On the surface, at least, Tuesday was a very bad day for Sen. Ted Cruz – a “punch in the gut” according to NBC News Meet the Press host Chuck Todd.
It began with veteran Republican Iowa Gov. Terry Branstad urging voters to oppose the Texas senator at the crucial Feb. 1 Iowa caucuses because he vigorously opposes continued federal support of corn-based ethanol and other biofuels mixed with gasoline.
For years, ethanol has been Iowa’s “Third Rail of Politics” — touch it and you die. Branstad told reporters that Iowans should not support anyone for president who opposes something so “critically important to the economic well-being of our state.”
But the real gut punch to Cruz, the current frontrunner in the Iowa GOP contest, was Sarah Palin’s high-profile endorsement of Donald Trump during an event in Ames, Iowa, a development that dominated the political news cycle.
Palin, the media-savvy former Alaska governor, 2008 GOP vice presidential nominee, one-time Fox News analyst and former reality TV star, warmly embraced Trump, a media-savvy real estate tycoon and former reality TV star.
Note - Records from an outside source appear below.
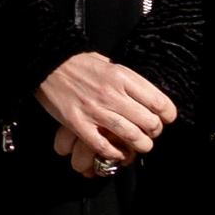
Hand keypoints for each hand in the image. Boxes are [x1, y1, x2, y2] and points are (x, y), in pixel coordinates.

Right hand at [34, 54, 176, 180]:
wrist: (47, 62)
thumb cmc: (79, 63)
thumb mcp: (110, 64)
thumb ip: (128, 81)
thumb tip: (147, 98)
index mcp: (122, 77)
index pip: (158, 102)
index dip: (167, 115)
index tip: (165, 119)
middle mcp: (112, 94)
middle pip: (148, 122)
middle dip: (154, 132)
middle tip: (151, 133)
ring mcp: (94, 110)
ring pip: (130, 135)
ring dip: (140, 145)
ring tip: (140, 146)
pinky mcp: (77, 122)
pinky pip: (102, 145)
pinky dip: (114, 152)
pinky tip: (117, 152)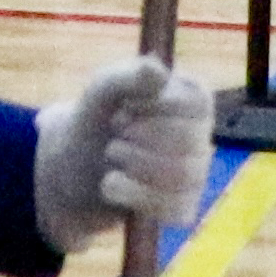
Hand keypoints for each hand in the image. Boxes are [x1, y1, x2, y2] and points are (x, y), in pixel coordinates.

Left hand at [32, 53, 219, 247]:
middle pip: (190, 140)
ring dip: (134, 163)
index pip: (199, 103)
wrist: (74, 166)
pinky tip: (110, 184)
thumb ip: (128, 76)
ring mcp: (195, 175)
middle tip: (116, 131)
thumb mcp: (101, 90)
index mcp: (191, 100)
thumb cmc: (97, 118)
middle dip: (140, 136)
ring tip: (112, 154)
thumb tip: (157, 69)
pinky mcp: (182, 206)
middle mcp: (201, 136)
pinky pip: (173, 208)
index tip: (128, 104)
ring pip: (182, 175)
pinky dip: (133, 196)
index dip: (159, 106)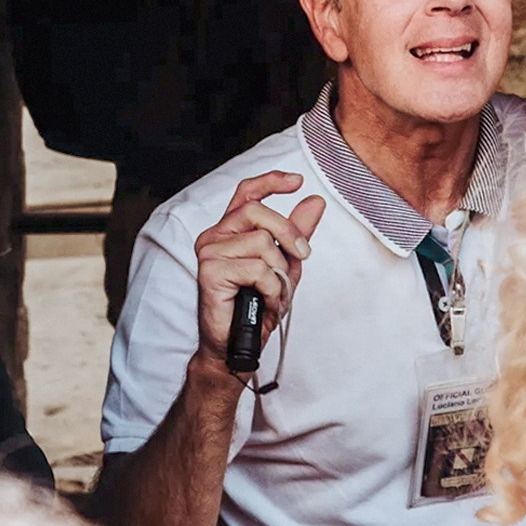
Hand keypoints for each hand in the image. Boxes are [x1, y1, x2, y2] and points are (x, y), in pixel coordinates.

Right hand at [193, 171, 325, 370]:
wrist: (239, 344)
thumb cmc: (257, 304)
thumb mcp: (286, 263)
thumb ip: (298, 233)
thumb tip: (315, 201)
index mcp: (231, 230)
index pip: (247, 193)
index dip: (271, 181)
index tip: (298, 181)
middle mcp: (215, 236)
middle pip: (258, 211)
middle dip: (289, 234)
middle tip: (303, 255)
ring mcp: (209, 252)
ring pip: (261, 241)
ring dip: (279, 270)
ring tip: (273, 289)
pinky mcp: (210, 272)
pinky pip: (257, 267)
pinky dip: (271, 286)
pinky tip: (266, 300)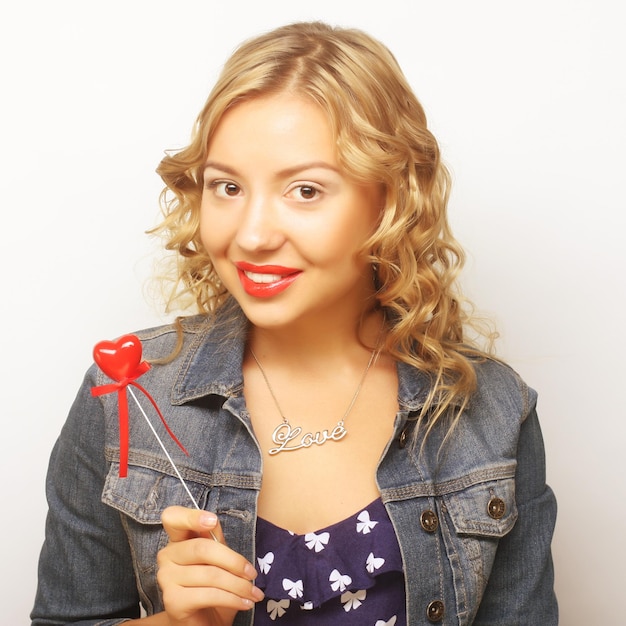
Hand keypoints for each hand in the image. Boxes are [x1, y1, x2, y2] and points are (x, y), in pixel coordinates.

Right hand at [157, 506, 263, 625]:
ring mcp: (166, 578)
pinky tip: (244, 603)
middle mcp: (167, 556)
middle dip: (234, 561)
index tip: (212, 521)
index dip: (191, 516)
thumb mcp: (219, 561)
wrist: (204, 623)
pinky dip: (233, 599)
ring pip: (210, 574)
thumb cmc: (212, 588)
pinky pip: (209, 595)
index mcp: (178, 540)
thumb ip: (215, 540)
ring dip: (239, 585)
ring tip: (253, 593)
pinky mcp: (173, 601)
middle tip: (252, 574)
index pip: (173, 518)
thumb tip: (215, 523)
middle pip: (202, 548)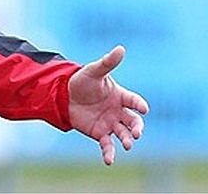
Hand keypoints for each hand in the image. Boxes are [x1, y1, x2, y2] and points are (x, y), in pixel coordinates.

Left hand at [68, 45, 148, 164]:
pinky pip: (107, 145)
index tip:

It was one of the more dramatic moments in the critical GOP campaign in Iowa, where Cruz has stunned Trump by moving a few points ahead of him in the most recent polls. Earlier in the campaign, the two candidates had professed to liking each other, but what many, including Trump, referred to as a “bromance” has clearly soured. Cruz criticized Trump’s more moderate “New York values,” while Trump has raised questions about the Canadian born Cruz’s “nastiness” and eligibility to serve as commander in chief.
At Tuesday’s event, Palin stormed on the stage and hugged Trump. “Are you ready to make America great again?” she exhorted the crowd, invoking Trump’s campaign slogan.
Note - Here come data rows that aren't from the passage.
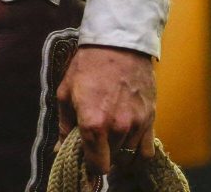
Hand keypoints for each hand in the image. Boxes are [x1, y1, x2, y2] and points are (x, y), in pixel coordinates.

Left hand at [57, 45, 155, 175]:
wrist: (117, 44)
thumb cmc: (88, 66)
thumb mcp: (66, 91)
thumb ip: (64, 125)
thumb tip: (59, 149)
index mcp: (93, 123)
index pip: (96, 166)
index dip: (90, 167)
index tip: (86, 161)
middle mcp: (117, 129)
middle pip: (111, 161)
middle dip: (102, 154)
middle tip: (95, 140)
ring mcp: (136, 126)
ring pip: (127, 156)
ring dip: (118, 151)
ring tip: (110, 132)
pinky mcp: (150, 120)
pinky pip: (146, 152)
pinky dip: (136, 153)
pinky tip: (128, 143)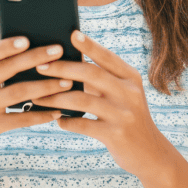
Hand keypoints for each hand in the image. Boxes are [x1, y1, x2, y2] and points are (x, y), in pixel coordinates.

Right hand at [0, 36, 67, 162]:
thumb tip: (32, 47)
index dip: (7, 46)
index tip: (27, 39)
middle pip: (7, 69)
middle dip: (35, 58)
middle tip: (58, 51)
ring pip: (18, 93)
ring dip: (45, 86)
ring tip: (67, 82)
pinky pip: (20, 119)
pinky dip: (40, 115)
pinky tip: (57, 111)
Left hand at [32, 30, 174, 179]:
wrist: (150, 154)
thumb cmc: (128, 117)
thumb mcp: (124, 94)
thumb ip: (103, 79)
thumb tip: (68, 62)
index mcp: (131, 78)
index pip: (107, 57)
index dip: (89, 45)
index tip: (70, 34)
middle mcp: (129, 93)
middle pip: (91, 74)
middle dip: (62, 68)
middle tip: (39, 66)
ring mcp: (123, 114)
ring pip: (82, 100)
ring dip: (55, 97)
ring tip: (36, 97)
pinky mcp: (115, 135)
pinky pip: (83, 125)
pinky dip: (66, 121)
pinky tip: (57, 119)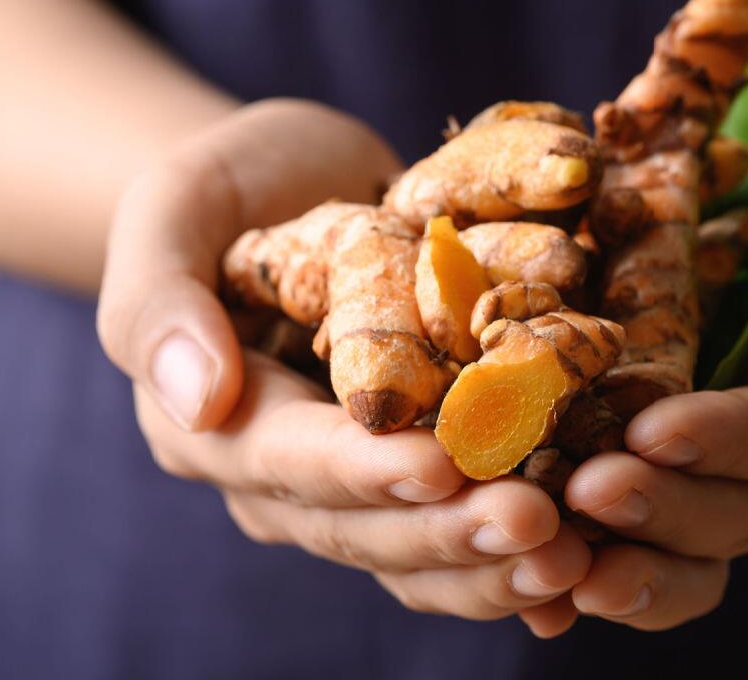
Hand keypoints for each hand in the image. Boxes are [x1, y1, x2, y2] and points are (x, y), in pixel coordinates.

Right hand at [98, 99, 590, 621]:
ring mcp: (355, 481)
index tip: (442, 466)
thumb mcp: (171, 213)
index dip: (365, 471)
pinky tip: (587, 562)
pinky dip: (516, 551)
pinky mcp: (416, 466)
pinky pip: (462, 525)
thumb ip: (160, 301)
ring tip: (575, 556)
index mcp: (217, 425)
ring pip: (420, 547)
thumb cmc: (224, 187)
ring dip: (497, 560)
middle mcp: (284, 477)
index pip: (291, 461)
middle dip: (452, 530)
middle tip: (540, 526)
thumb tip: (200, 401)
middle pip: (367, 525)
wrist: (288, 189)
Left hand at [519, 152, 747, 635]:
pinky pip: (629, 541)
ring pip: (681, 546)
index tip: (656, 431)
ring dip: (621, 557)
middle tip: (586, 492)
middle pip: (732, 509)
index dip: (726, 438)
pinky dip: (585, 570)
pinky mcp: (651, 468)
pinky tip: (538, 593)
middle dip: (661, 507)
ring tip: (557, 562)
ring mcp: (711, 471)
In a frenetic, sometimes screeching tone, Palin praised Trump’s business experience and mastery as a negotiator. She dismissed criticism from Cruz and others that Trump lacked adequate conservative credentials and praised him for “going rogue” against Establishment Republicans. And she cited what she claimed was Trump’s readiness to be commander in chief while blasting President Obama for being a “weak-kneed” apologist who failed to back up his troops and sailors.
“Are you ready for a commander in chief who will let our warriors do their job and go kick ISIS’s ass?” she roared. “Ready for someone who will secure our borders, to secure our jobs and to secure our homes? Ready to make America great again? Are you ready to stump for Trump? I’m here to support the next president of the United States, Donald Trump. “
Palin no longer packs the wallop she once did on the campaign trail and conservative speaking circuit. By the time Fox News decided not to renew her contract last June, her net favorability among Republicans had declined by more than 55 percentage points from where it stood in mid-2013, according to an analysis by FiveThirtyEight.
Moreover, she puzzled many Iowans with a weird, rambling speech she delivered in January 2015 at the Iowa Freedom Summit. When she reached the finale of her speech, few people rose to their feet to cheer or applaud, according to reports. Others simply seemed puzzled.
Still, she can still generate considerable buzz among the media and voters. And as David Graham of The Atlantic wrote, “there’s a natural affinity between Trump and Palin,” even though Palin embraces a more radical Tea Party brand of conservatism than Trump has and still connects better with Evangelical Christians than the billionaire businessman.
Cruz and his campaign advisers tried to take the day’s events in stride, shrugging off Branstad’s denouncement and arguing — in somewhat convoluted form — that it actually would hurt Palin’s reputation if she endorsed Trump.
“I think it [would] be a blow to Sarah Palin, because Sarah Palin has been a champion for the conservative cause, and if she was going to endorse Donald Trump, sadly, she would be endorsing someone who’s held progressive views all their life on the sanctity of life, on marriage, on partial-birth abortion,” Cruz’s campaign press secretary, Rick Tyler, told CNN.
Cruz told reporters that he was still beholden to Palin for helping him win his 2012 Senate race, and that regardless of what she does, “I will always remain a big, big fan.” But he didn’t fully mask his disappointment that his one-time ally was supporting the one person currently blocking his path to the head of the GOP field.
A recent Bloomberg/Des Moines Register poll shows Cruz is on top in Iowa with 25 percent support, ahead of Trump with 22 percent, although the poll has a 4.4 percentage point margin of errors.